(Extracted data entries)

··········

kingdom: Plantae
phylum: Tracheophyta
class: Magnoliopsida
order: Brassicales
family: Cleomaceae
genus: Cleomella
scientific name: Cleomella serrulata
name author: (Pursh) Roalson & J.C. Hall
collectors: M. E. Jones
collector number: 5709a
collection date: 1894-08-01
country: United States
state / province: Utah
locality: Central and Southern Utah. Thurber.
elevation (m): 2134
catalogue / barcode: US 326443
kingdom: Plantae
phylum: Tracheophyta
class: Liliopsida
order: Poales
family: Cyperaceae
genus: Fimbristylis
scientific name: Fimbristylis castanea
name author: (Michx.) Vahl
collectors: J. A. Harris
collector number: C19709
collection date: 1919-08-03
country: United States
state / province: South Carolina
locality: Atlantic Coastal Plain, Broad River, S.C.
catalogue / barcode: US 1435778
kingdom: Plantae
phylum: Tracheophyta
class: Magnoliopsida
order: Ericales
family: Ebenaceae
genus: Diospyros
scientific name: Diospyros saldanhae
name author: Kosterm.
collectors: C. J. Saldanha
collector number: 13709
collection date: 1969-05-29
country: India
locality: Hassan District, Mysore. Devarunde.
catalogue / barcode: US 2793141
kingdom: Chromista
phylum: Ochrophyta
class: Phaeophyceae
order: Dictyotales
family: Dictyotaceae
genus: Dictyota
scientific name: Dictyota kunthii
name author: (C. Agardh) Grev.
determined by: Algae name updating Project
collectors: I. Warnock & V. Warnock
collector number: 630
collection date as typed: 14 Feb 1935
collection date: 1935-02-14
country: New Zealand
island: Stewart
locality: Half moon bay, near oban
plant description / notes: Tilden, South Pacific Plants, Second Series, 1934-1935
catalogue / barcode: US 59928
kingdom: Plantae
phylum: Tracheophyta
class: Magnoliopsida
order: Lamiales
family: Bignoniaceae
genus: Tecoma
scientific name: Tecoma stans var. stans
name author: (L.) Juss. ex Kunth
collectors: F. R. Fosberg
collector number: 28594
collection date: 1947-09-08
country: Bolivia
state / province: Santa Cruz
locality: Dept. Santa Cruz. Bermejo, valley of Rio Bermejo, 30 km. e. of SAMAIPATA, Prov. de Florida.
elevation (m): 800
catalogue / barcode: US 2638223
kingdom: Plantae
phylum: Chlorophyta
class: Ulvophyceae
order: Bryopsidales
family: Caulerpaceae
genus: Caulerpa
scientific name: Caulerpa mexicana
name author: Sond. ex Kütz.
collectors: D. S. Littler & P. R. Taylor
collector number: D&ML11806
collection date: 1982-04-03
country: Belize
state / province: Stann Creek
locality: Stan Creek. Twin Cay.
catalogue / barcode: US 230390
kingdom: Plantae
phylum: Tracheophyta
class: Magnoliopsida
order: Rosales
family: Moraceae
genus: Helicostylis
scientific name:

··········

Please identify every line in the records above that contains the string "number" and copy each such line.

* **TASK SOLUTION**:
collector number: 5709a
collector number: C19709
collector number: 13709
collector number: 630
collector number: 28594
collector number: D&ML11806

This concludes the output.